Junior got his house, but it didn’t seem to make him as happy as you might expect, and he had often been seen contemplating it with a puzzled, forlorn sort of look on his face. He spent the rest of his life fidgeting with it, altering it, adding closets, resetting flagstones, as if he hoped that achieving the perfect abode would finally open the hearts of those neighbors who never acknowledged him. Neighbors whom he didn’t even like, as it turned out.

Merrick got her husband, but he was a cold, aloof man unless he was drinking, in which case he grew argumentative and boorish. They never had children, and Merrick spent most of her time alone in the Sarasota place so as to avoid her mother-in-law, whom she detested.

The disappointments seemed to escape the family’s notice, though. That was another of their quirks: they had a talent for pretending that everything was fine. Or maybe it wasn’t a quirk at all. Maybe it was just further proof that the Whitshanks were not remarkable in any way whatsoever.

3

ON THE VERY FIRST DAY OF 2012, Abby began disappearing.
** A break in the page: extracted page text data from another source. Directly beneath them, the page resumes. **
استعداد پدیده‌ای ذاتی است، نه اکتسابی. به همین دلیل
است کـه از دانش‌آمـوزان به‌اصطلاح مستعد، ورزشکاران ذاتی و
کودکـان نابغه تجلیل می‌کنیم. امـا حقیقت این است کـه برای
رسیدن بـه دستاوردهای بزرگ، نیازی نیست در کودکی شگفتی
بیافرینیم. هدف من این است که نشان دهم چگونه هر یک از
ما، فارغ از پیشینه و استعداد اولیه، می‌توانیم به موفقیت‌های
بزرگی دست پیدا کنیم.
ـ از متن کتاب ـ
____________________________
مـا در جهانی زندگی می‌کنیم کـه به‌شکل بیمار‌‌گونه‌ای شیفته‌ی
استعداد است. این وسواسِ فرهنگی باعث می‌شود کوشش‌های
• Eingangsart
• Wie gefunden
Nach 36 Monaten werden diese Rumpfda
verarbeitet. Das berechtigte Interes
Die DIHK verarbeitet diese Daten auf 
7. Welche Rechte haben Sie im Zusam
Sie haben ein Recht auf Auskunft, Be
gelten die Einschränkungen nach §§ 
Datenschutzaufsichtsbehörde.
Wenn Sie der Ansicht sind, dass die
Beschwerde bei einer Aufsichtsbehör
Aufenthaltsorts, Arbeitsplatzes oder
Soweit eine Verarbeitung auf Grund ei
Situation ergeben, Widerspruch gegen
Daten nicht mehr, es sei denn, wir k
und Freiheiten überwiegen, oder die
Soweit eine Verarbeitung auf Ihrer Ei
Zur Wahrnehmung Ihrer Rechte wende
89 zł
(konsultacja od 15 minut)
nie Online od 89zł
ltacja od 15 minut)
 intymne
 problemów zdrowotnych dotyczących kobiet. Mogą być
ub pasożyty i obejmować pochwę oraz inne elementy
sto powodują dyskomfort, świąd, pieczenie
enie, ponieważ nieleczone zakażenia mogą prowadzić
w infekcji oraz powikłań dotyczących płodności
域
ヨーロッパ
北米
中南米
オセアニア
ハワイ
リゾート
She and Red had kept Stem’s three boys overnight so that Stem and Nora could go to a New Year’s Eve party, and Stem showed up to collect them around ten o’clock the next morning. Like everyone else in the family, he gave only a token knock before walking on into the house. “Hello?” he called. He stopped in the hall and stood listening, idly ruffling the dog’s ears. The only sounds came from his children in the sunroom. “Hello,” he said again. He walked toward their voices.

The boys sat on the rug around a Parcheesi board, three stair-step towheads dressed scruffily in jeans. “Dad,” Petey said, “tell Sammy he can’t play with us. He doesn’t add the dots up right!”
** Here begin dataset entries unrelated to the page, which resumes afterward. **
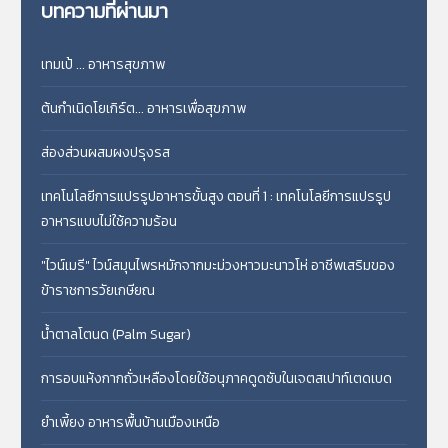
บทความที่ผ่านมา
เทมเป้ ... อาหารสุขภาพ
ต้นกำเนิดโยเกิร์ต... อาหารเพื่อสุขภาพ
ส่องส่วนผสมผงปรุงรส
เทคโนโลยีการแปรรูปอาหารขั้นสูง ตอนที่ 1 : เทคโนโลยีการแปรรูป
อาหารแบบไม่ใช้ความร้อน
"ไวน์เมรี" ไวน์สมุนไพรหมักจากมะม่วงหาวมะนาวโห่ อาชีพเสริมของ
ข้าราชการวัยเกษียณ
น้ำตาลโตนด (Palm Sugar)
การอบแห้งกากถั่วเหลืองโดยใช้อนุภาคดูดซับในเจตสเปาท์เตดเบด
ยำเพี้ยง อาหารพื้นบ้านเมืองเหนือ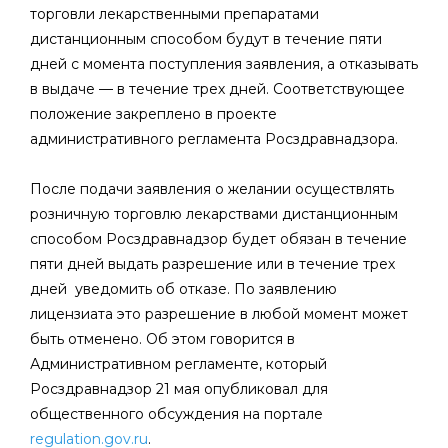
торговли лекарственными препаратами
дистанционным способом будут в течение пяти
дней с момента поступления заявления, а отказывать
в выдаче — в течение трех дней. Соответствующее
положение закреплено в проекте
административного регламента Росздравнадзора.
После подачи заявления о желании осуществлять
розничную торговлю лекарствами дистанционным
способом Росздравнадзор будет обязан в течение
пяти дней выдать разрешение или в течение трех
дней уведомить об отказе. По заявлению
лицензиата это разрешение в любой момент может
быть отменено. Об этом говорится в
Административном регламенте, который
Росздравнадзор 21 мая опубликовал для
общественного обсуждения на портале
regulation.gov.ru
.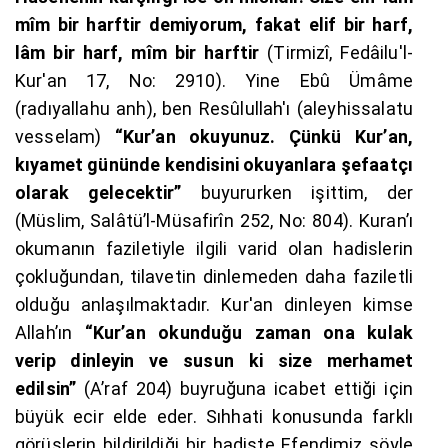
mîm bir harftir demiyorum, fakat elif bir harf,
lâm bir harf, mîm bir harftir
(Tirmizî, Fedâilu'l-
Kur'an 17, No: 2910). Yine Ebû Ümâme
(radıyallahu anh), ben Resûlullah'ı (aleyhissalatu
vesselam)
“Kur’an okuyunuz. Çünkü Kur’an,
kıyamet gününde kendisini okuyanlara şefaatçı
olarak gelecektir”
buyururken işittim, der
(Müslim, Salâtü’l-Müsafirîn 252, No: 804). Kuran’ı
okumanın faziletiyle ilgili varid olan hadislerin
çokluğundan, tilavetin dinlemeden daha faziletli
olduğu anlaşılmaktadır. Kur'an dinleyen kimse
Allah’ın
“Kur’an okunduğu zaman ona kulak
verip dinleyin ve susun ki size merhamet
edilsin”
(A’raf 204) buyruğuna icabet ettiği için
büyük ecir elde eder. Sıhhati konusunda farklı
görüşlerin bildirildiği bir hadiste Efendimiz şöyle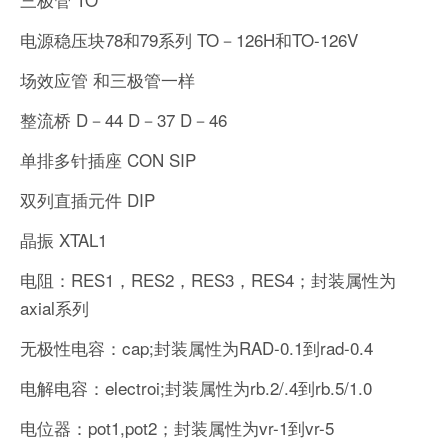
电源稳压块78和79系列 TO－126H和TO-126V
场效应管 和三极管一样
整流桥 D－44 D－37 D－46
单排多针插座 CON SIP
双列直插元件 DIP
晶振 XTAL1
电阻：RES1，RES2，RES3，RES4；封装属性为
axial系列
无极性电容：cap;封装属性为RAD-0.1到rad-0.4
电解电容：electroi;封装属性为rb.2/.4到rb.5/1.0
电位器：pot1,pot2；封装属性为vr-1到vr-5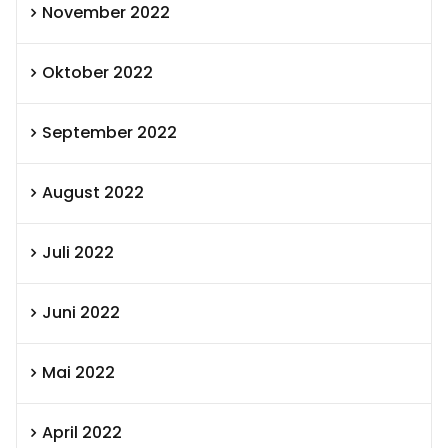
November 2022
Oktober 2022
September 2022
August 2022
Juli 2022
Juni 2022
Mai 2022
April 2022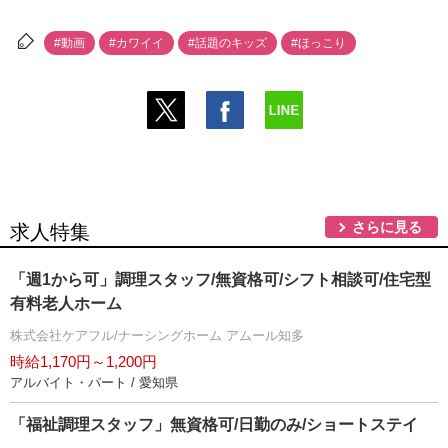
#動画
#カワイイ
#話題のキッズ
#ほっこり
さらに見る
求人特集
「週1から可」調理スタッフ/無資格可/シフト相談可/住宅型
有料老人ホーム
株式会社ケアフル/ナーシングホーム アムール知多
時給1,170円～1,200円
アルバイト・パート / 愛知県
「福祉調理スタッフ」無資格可/日勤のみ/ショートステイ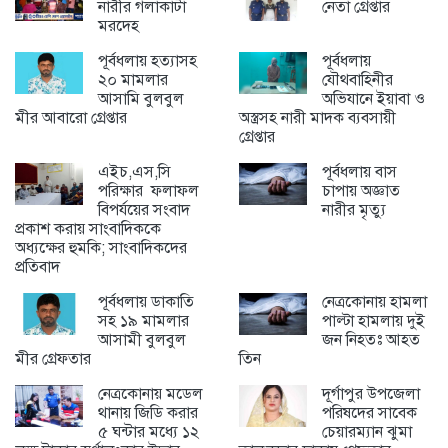
নারীর গলাকাটা
নেতা গ্রেপ্তার
মরদেহ
পূর্বধলায় হত্যাসহ
পূর্বধলায়
২০ মামলার
যৌথবাহিনীর
আসামি বুলবুল
অভিযানে ইয়াবা ও
মীর আবারো গ্রেপ্তার
অস্ত্রসহ নারী মাদক ব্যবসায়ী
গ্রেপ্তার
এইচ,এস,সি
পূর্বধলায় বাস
পরিক্ষার ফলাফল
চাপায় অজ্ঞাত
বিপর্যয়ের সংবাদ
নারীর মৃত্যু
প্রকাশ করায় সাংবাদিককে
অধ্যক্ষের হুমকি; সাংবাদিকদের
প্রতিবাদ
পূর্বধলায় ডাকাতি
নেত্রকোনায় হামলা
সহ ১৯ মামলার
পাল্টা হামলায় দুই
আসামী বুলবুল
জন নিহতঃ আহত
মীর গ্রেফতার
তিন
নেত্রকোনায় মডেল
দূর্গাপুর উপজেলা
থানায় জিডি করার
পরিষদের সাবেক
৫ ঘন্টার মধ্যে ১২
চেয়ারম্যান ঝুমা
“Where’s your grandma?” Stem asked.

“I don’t know. Tell him, Dad! And he rolled the dice so hard, one went under the couch.”

“Grandma said I could play,” Sammy said.

Stem walked back into the living room. “Mom? Dad?” he called.

No answer.

He went to the kitchen, where he found his father sitting at the breakfast table reading the Baltimore Sun. Over the past few years Red had grown hard of hearing, and it wasn’t till Stem entered his line of vision that he looked up from his newspaper. “Hey!” he said. “Happy New Year!”